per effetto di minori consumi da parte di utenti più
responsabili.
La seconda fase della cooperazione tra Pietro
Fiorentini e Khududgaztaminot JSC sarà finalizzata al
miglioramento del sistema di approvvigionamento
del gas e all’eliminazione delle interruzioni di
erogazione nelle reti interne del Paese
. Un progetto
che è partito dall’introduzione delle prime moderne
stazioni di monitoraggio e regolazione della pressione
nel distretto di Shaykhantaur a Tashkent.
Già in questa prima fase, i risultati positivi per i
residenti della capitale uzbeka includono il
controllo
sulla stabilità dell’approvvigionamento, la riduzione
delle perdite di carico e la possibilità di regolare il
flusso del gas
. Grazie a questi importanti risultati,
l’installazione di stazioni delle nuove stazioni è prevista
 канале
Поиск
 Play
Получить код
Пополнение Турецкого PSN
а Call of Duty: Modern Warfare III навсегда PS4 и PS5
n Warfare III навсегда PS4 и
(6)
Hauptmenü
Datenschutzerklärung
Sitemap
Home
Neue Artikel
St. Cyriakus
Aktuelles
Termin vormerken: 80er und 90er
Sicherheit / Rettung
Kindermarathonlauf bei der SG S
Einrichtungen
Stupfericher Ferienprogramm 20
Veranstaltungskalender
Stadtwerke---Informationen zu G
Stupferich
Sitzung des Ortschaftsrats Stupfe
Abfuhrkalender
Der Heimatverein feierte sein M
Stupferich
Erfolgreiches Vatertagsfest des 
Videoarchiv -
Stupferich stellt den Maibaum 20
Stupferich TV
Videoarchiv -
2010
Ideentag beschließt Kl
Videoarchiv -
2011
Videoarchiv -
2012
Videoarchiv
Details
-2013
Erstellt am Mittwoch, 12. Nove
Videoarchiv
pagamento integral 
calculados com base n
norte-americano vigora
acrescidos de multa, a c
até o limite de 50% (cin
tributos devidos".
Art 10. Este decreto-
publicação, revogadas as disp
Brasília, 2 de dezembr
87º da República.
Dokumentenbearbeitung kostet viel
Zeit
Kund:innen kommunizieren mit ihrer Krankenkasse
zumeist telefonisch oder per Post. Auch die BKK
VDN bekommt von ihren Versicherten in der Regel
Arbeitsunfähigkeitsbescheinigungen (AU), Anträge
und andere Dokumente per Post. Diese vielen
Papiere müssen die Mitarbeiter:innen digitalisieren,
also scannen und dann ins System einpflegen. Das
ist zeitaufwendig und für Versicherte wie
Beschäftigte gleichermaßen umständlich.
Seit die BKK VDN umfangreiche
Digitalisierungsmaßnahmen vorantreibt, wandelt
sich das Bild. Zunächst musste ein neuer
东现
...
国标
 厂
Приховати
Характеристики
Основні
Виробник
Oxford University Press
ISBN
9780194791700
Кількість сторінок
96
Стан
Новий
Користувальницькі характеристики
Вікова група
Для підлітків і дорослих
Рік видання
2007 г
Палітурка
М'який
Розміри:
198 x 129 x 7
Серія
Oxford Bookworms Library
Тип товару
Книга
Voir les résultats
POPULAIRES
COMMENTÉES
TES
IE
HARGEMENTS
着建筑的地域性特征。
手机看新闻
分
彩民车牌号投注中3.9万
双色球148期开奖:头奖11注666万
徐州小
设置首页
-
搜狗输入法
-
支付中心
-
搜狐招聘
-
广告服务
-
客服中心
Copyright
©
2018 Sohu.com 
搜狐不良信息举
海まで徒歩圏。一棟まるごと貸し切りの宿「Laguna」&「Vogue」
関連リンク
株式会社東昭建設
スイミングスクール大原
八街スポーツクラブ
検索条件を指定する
-=-=-
= WHAT YOU NEED TO DO =
Transcribe the listing in full, keeping every line exact.

= ANSWER SPACE =
per effetto di minori consumi da parte di utenti più
responsabili.
La seconda fase della cooperazione tra Pietro
Fiorentini e Khududgaztaminot JSC sarà finalizzata al
miglioramento del sistema di approvvigionamento
del gas e all’eliminazione delle interruzioni di
erogazione nelle reti interne del Paese
. Un progetto
che è partito dall’introduzione delle prime moderne
stazioni di monitoraggio e regolazione della pressione
nel distretto di Shaykhantaur a Tashkent.
Già in questa prima fase, i risultati positivi per i
residenti della capitale uzbeka includono il
controllo
sulla stabilità dell’approvvigionamento, la riduzione
delle perdite di carico e la possibilità di regolare il
flusso del gas
. Grazie a questi importanti risultati,
l’installazione di stazioni delle nuove stazioni è prevista
 канале
Поиск
 Play
Получить код
Пополнение Турецкого PSN
а Call of Duty: Modern Warfare III навсегда PS4 и PS5
n Warfare III навсегда PS4 и
(6)
Hauptmenü
Datenschutzerklärung
Sitemap
Home
Neue Artikel
St. Cyriakus
Aktuelles
Termin vormerken: 80er und 90er
Sicherheit / Rettung
Kindermarathonlauf bei der SG S
Einrichtungen
Stupfericher Ferienprogramm 20
Veranstaltungskalender
Stadtwerke---Informationen zu G
Stupferich
Sitzung des Ortschaftsrats Stupfe
Abfuhrkalender
Der Heimatverein feierte sein M
Stupferich
Erfolgreiches Vatertagsfest des 
Videoarchiv -
Stupferich stellt den Maibaum 20
Stupferich TV
Videoarchiv -
2010
Ideentag beschließt Kl
Videoarchiv -
2011
Videoarchiv -
2012
Videoarchiv
Details
-2013
Erstellt am Mittwoch, 12. Nove
Videoarchiv
pagamento integral 
calculados com base n
norte-americano vigora
acrescidos de multa, a c
até o limite de 50% (cin
tributos devidos".
Art 10. Este decreto-
publicação, revogadas as disp
Brasília, 2 de dezembr
87º da República.
Dokumentenbearbeitung kostet viel
Zeit
Kund:innen kommunizieren mit ihrer Krankenkasse
zumeist telefonisch oder per Post. Auch die BKK
VDN bekommt von ihren Versicherten in der Regel
Arbeitsunfähigkeitsbescheinigungen (AU), Anträge
und andere Dokumente per Post. Diese vielen
Papiere müssen die Mitarbeiter:innen digitalisieren,
also scannen und dann ins System einpflegen. Das
ist zeitaufwendig und für Versicherte wie
Beschäftigte gleichermaßen umständlich.
Seit die BKK VDN umfangreiche
Digitalisierungsmaßnahmen vorantreibt, wandelt
sich das Bild. Zunächst musste ein neuer
东现
...
国标
 厂
Приховати
Характеристики
Основні
Виробник
Oxford University Press
ISBN
9780194791700
Кількість сторінок
96
Стан
Новий
Користувальницькі характеристики
Вікова група
Для підлітків і дорослих
Рік видання
2007 г
Палітурка
М'який
Розміри:
198 x 129 x 7
Серія
Oxford Bookworms Library
Тип товару
Книга
Voir les résultats
POPULAIRES
COMMENTÉES
TES
IE
HARGEMENTS
着建筑的地域性特征。
手机看新闻
分
彩民车牌号投注中3.9万
双色球148期开奖:头奖11注666万
徐州小
设置首页
-
搜狗输入法
-
支付中心
-
搜狐招聘
-
广告服务
-
客服中心
Copyright
©
2018 Sohu.com 
搜狐不良信息举
海まで徒歩圏。一棟まるごと貸し切りの宿「Laguna」&「Vogue」
関連リンク
株式会社東昭建設
スイミングスクール大原
八街スポーツクラブ
検索条件を指定する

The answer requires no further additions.